Sweet indicated, “We presently boast over 53,000 proficient data and AI practitioners, aiming to double our data and AI workforce from 40,000 to 80,000 by the conclusion of fiscal year 2026," as cited in an AlphaSense transcript of the post-earnings call with analysts.

However, the stock plummeted by 7.3% towards a two-month low during morning trading, leading the S&P 500 index's SPX decliners. This marked the most substantial single-day decline since its 8.4% drop on March 16, 2020, during the peak of the pandemic panic.

The decline ensued after the company reported better-than-expected fiscal second-quarter profits but fell short on revenue and revised its fiscal 2024 guidance downwards.

As 2024 commenced, Sweet noted, “another shift towards constrained spending by our clients.” She attributed this to alterations in the composition of new bookings, deviating from initial expectations.

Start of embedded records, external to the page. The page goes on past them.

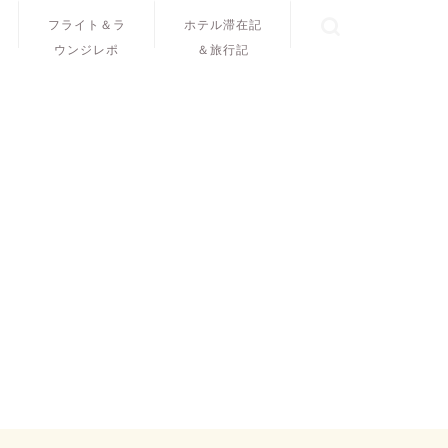
フライト＆ラ
ホテル滞在記
ウンジレポ
＆旅行記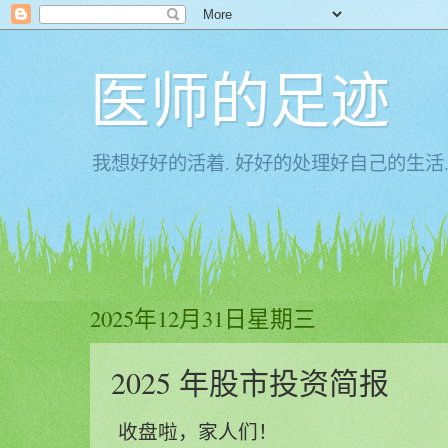
医师的足迹
我想好好的活着. 好好的处理好自己的生活.
2025年12月31日星期三
2025 年股市投资简报
收盘啦，家人们！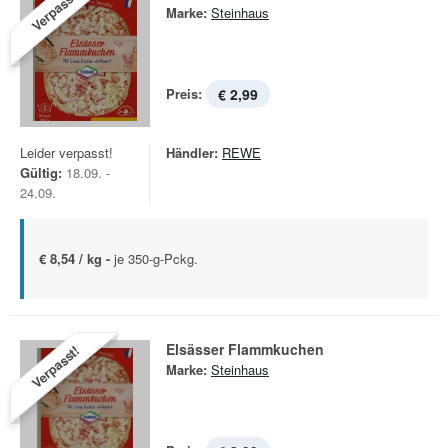
Verpasst!
Marke:
Steinhaus
Preis:
€ 2,99
Leider verpasst!
Händler:
REWE
Gültig:
18.09. -
24.09.
€ 8,54 / kg -
je 350-g-Pckg.
Elsässer Flammkuchen
Verpasst!
Marke:
Steinhaus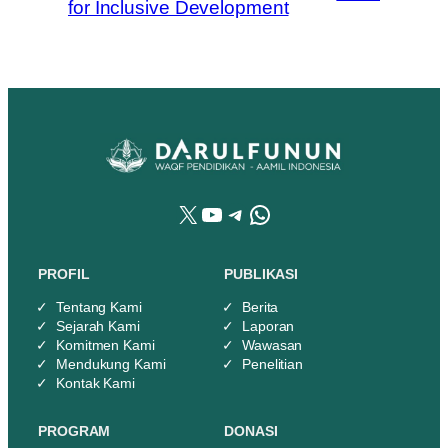
for Inclusive Development
X
YouTube
Telegram
WhatsApp
PROFIL
PUBLIKASI
Tentang Kami
Berita
Sejarah Kami
Laporan
Komitmen Kami
Wawasan
Mendukung Kami
Penelitian
Kontak Kami
PROGRAM
DONASI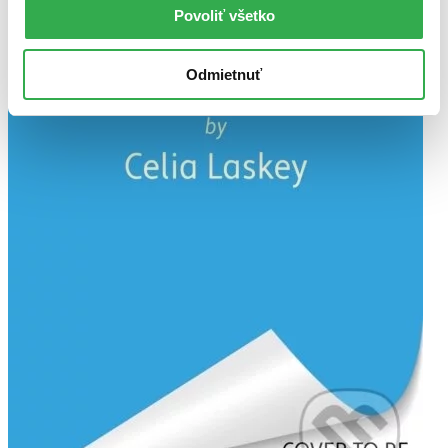
Povoliť všetko
Odmietnuť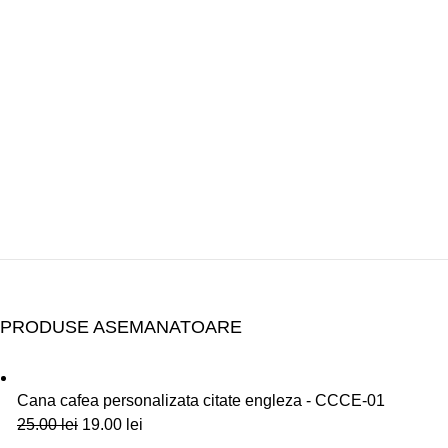
PRODUSE ASEMANATOARE
Cana cafea personalizata citate engleza - CCCE-01
25.00
lei
19.00
lei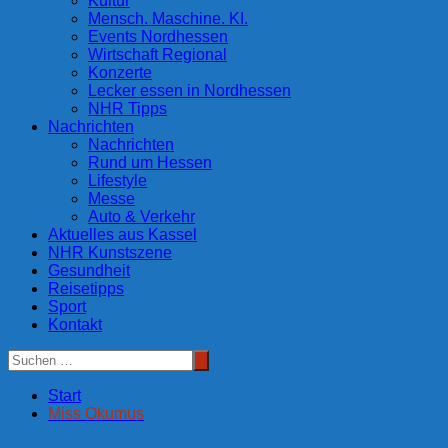
Kultur
Mensch. Maschine. KI.
Events Nordhessen
Wirtschaft Regional
Konzerte
Lecker essen in Nordhessen
NHR Tipps
Nachrichten
Nachrichten
Rund um Hessen
Lifestyle
Messe
Auto & Verkehr
Aktuelles aus Kassel
NHR Kunstszene
Gesundheit
Reisetipps
Sport
Kontakt
Start
Miss Okumus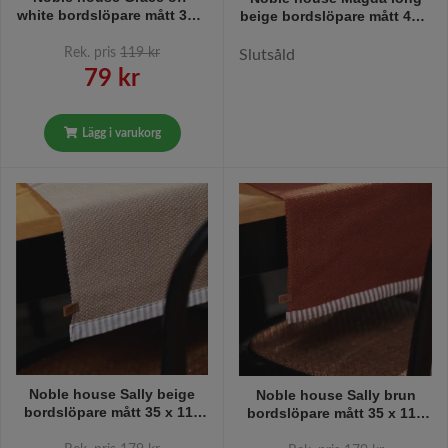
white bordslöpare mått 35 x
beige bordslöpare mått 40 x
110 cm
140 cm
Rek. pris
119 kr
Slutsåld
79 kr
Lägg i varukorg
Noble house Sally beige
Noble house Sally brun
bordslöpare mått 35 x 110
bordslöpare mått 35 x 110
cm
cm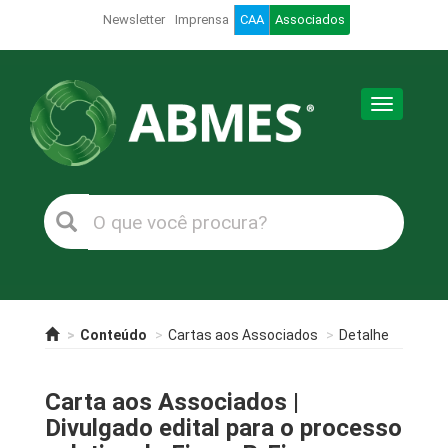
Newsletter
Imprensa
CAA
Associados
Toggle
navigation
Conteúdo
Cartas aos Associados
Detalhe
Carta aos Associados |
Divulgado edital para o processo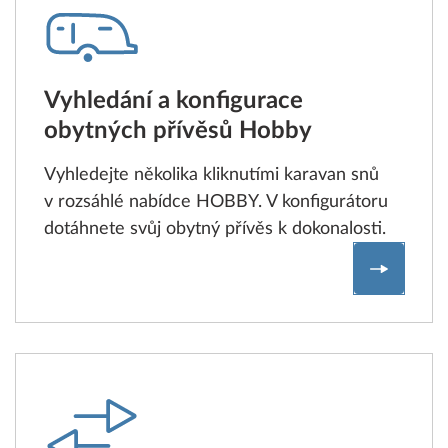
Vyhledání a konfigurace
obytných přívěsů Hobby
Vyhledejte několika kliknutími karavan snů
v rozsáhlé nabídce HOBBY. V konfigurátoru
dotáhnete svůj obytný přívěs k dokonalosti.
Vyhledán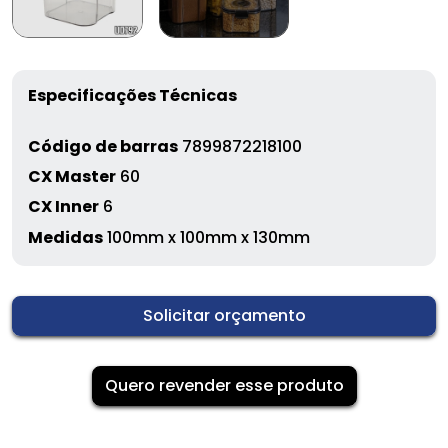
Especificações Técnicas
Código de barras
7899872218100
CX Master
60
CX Inner
6
Medidas
100mm x 100mm x 130mm
Solicitar orçamento
Quero revender esse produto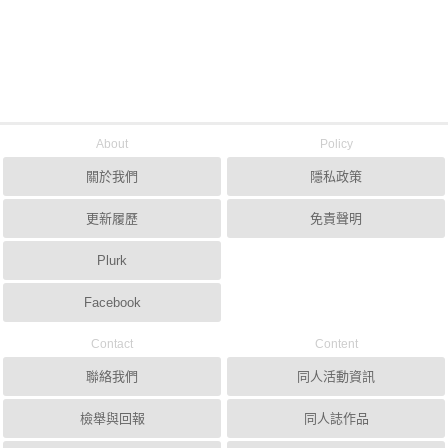
About
Policy
關於我們
隱私政策
更新履歷
免責聲明
Plurk
Facebook
Contact
Content
聯絡我們
同人活動資訊
檢舉與回報
同人誌作品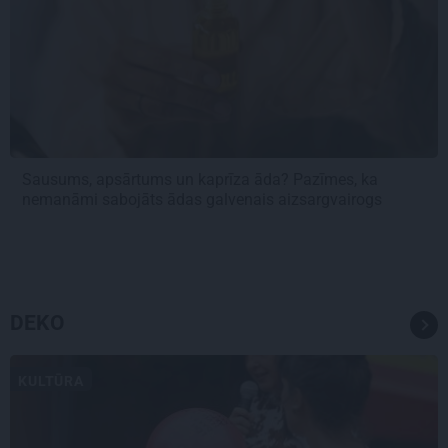
Sausums, apsārtums un kaprīza āda? Pazīmes, ka
nemanāmi sabojāts ādas galvenais aizsargvairogs
DEKO
KULTŪRA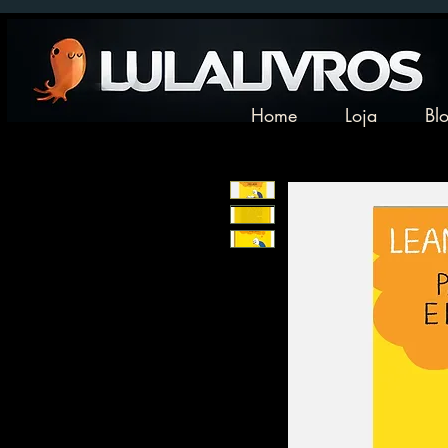
Home
Loja
Bl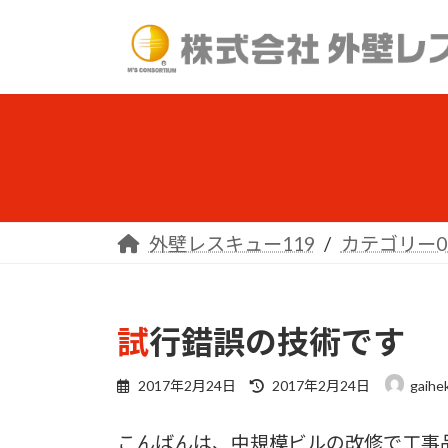
コ
ナ
ン
ビ
テ
ゲ
ン
ー
ツ
シ
へ
ョ
ス
ン
キ
に
ッ
移
外壁レスキュー119
カテゴリー0
プ
動
試行錯誤の技術です
最
2017年2月24日
2017年2月24日
gaihe
終
更
こんばんは、中規模ビルの改修で工事
新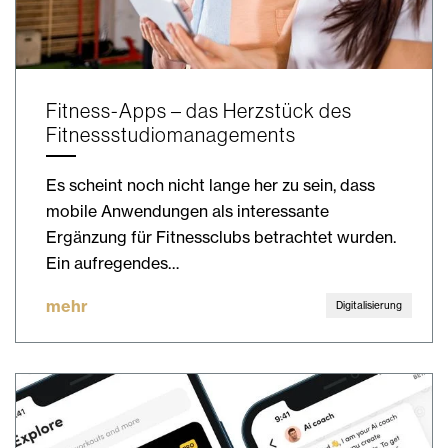
Fitness-Apps – das Herzstück des
Fitnessstudiomanagements
Es scheint noch nicht lange her zu sein, dass
mobile Anwendungen als interessante
Ergänzung für Fitnessclubs betrachtet wurden.
Ein aufregendes…
mehr
Digitalisierung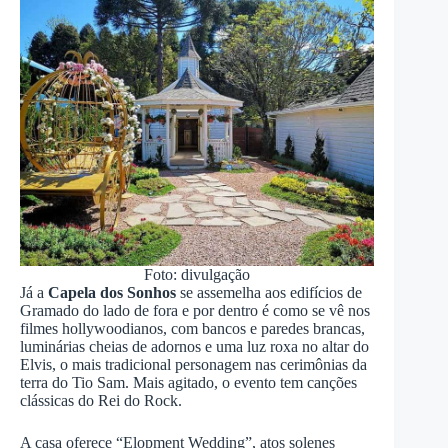
Foto: divulgação
Já a
Capela dos Sonhos
se assemelha aos edifícios de
Gramado do lado de fora e por dentro é como se vê nos
filmes hollywoodianos, com bancos e paredes brancas,
luminárias cheias de adornos e uma luz roxa no altar do
Elvis, o mais tradicional personagem nas cerimônias da
terra do Tio Sam. Mais agitado, o evento tem canções
clássicas do Rei do Rock.
A casa oferece “Elopment Wedding”, atos solenes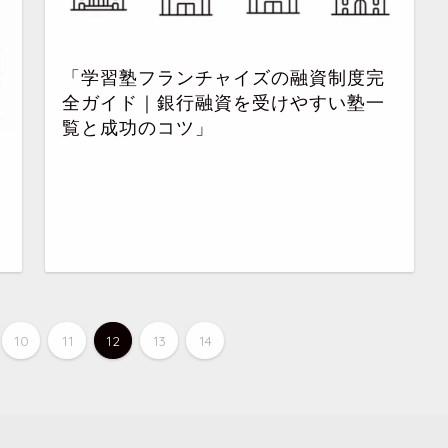
「学習塾フランチャイズの融資制度完
全ガイド｜銀行融資を受けやすい塾一
覧と成功のコツ」
10
11
12
13
14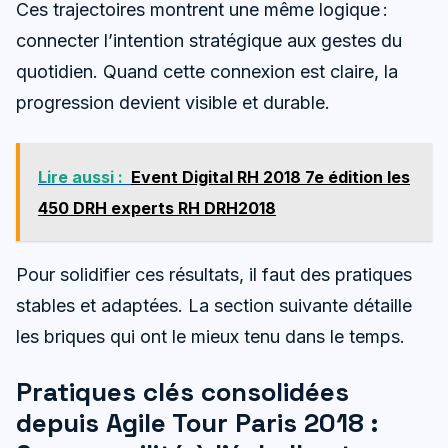
Ces trajectoires montrent une même logique :
connecter l’intention stratégique aux gestes du
quotidien. Quand cette connexion est claire, la
progression devient visible et durable.
Lire aussi :
Event Digital RH 2018 7e édition les
450 DRH experts RH DRH2018
Pour solidifier ces résultats, il faut des pratiques
stables et adaptées. La section suivante détaille
les briques qui ont le mieux tenu dans le temps.
Pratiques clés consolidées
depuis Agile Tour Paris 2018 :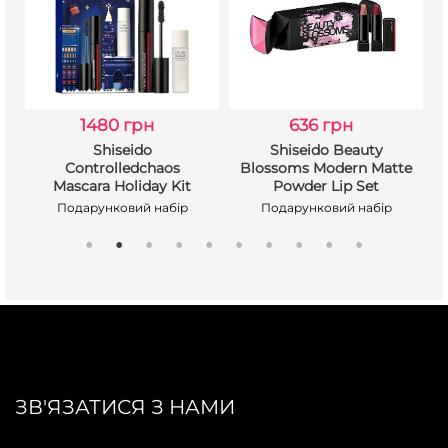
1480 грн
636 грн
Shiseido
Shiseido Beauty
Controlledсhaos
Blossoms Modern Matte
)
Mascara Holiday Kit
Powder Lip Set
Подарунковий набір
Подарунковий набір
ЗВ'ЯЗАТИСЯ З НАМИ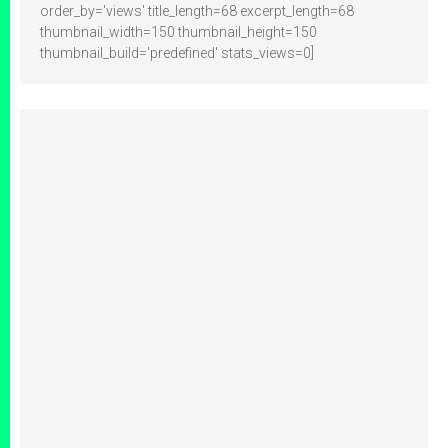
order_by='views' title_length=68 excerpt_length=68
thumbnail_width=150 thumbnail_height=150
thumbnail_build='predefined' stats_views=0]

“We observe clients persisting in prioritizing investments in extensive transformations, translating to slower revenue generation and further constraints on discretionary spending, especially in smaller projects,” Sweet elaborated. “Additionally, we encountered continued delays in decision-making and a decelerated spending pace.”

Quarterly net income, ending on Feb. 29, surged to $1.68 billion, or $2.63 per share, from $1.53 billion, or $2.39 per share, in the corresponding period the prior year. Adjusted earnings per share, excluding exceptional items, stood at $2.77, surpassing the consensus of $2.66.

Despite beating revenue expectations, which dipped by 0.1% to $15.8 billion from $15.81 billion, the FactSet consensus anticipated a rise to $15.85 billion.

New bookings experienced a 2% decline to $21.58 billion, with consulting bookings totaling $10.52 billion and managed-services bookings reaching $11.06 billion.

Looking forward, the company forecasts third-quarter revenue between $16.25 billion and $16.85 billion, falling short of the current FactSet consensus of $17.02 billion.

For fiscal 2024, Accenture revised its guidance range for revenue growth to 1%-3% from the previous 2%-5%, and for adjusted EPS to $11.97-$12.20 from $11.97-$12.32. While the FactSet EPS consensus stands at $12.24, the revenue consensus of $66.17 billion implies a 3.2% growth.

Year to date, Accenture's stock has only gained 0.5%, compared to the S&P 500's 10.1% rally.

Accenture CEO Sweet underscored the widespread acknowledgment of AI's significance, yet highlighted the variance in scaling AI applications, contingent upon clients' digital infrastructure robustness.

“While most clients are acknowledging the investments required to implement AI comprehensively, scaling remains a challenge, as AI technology represents merely a fraction of the prerequisites,” she stated.

Sweet emphasized the necessity for clients to reinvent themselves through technology, data, and AI, emphasizing the importance of a robust "digital core," operational transformation, employee training, and AI-centric capability development, all while fostering a profound comprehension of AI mechanisms.